-- Data to use start --
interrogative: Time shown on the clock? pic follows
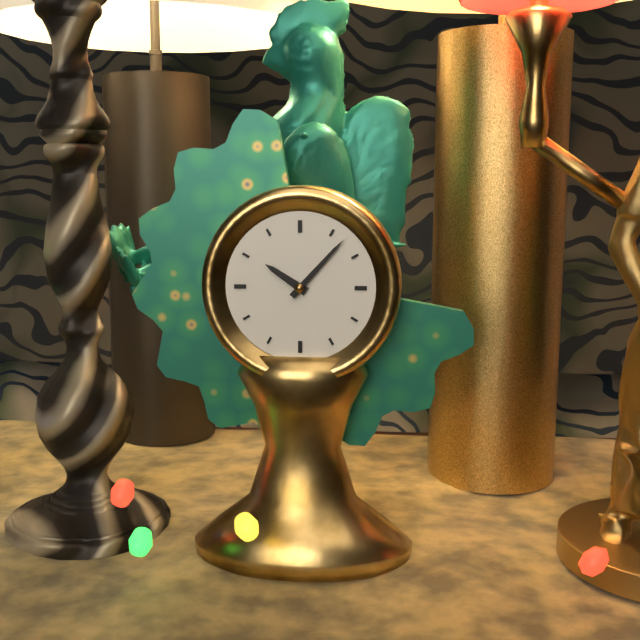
10:07
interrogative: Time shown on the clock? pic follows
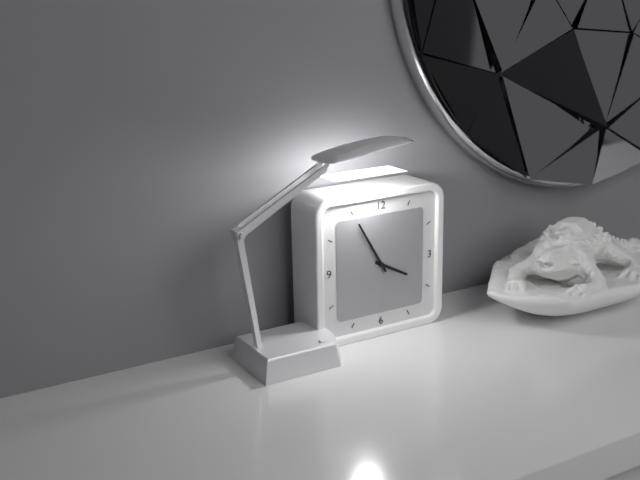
3:55
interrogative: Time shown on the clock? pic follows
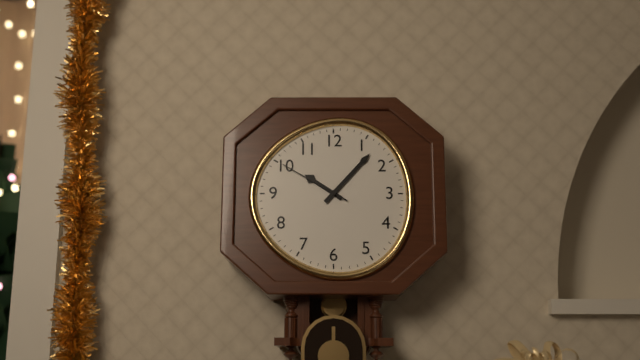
-- Data to use end --
* The task *
Transcribe every line of the listing above verbatim, omitting the pictures from your output.

* Exercise solution *
interrogative: Time shown on the clock? pic follows
10:07
interrogative: Time shown on the clock? pic follows
3:55
interrogative: Time shown on the clock? pic follows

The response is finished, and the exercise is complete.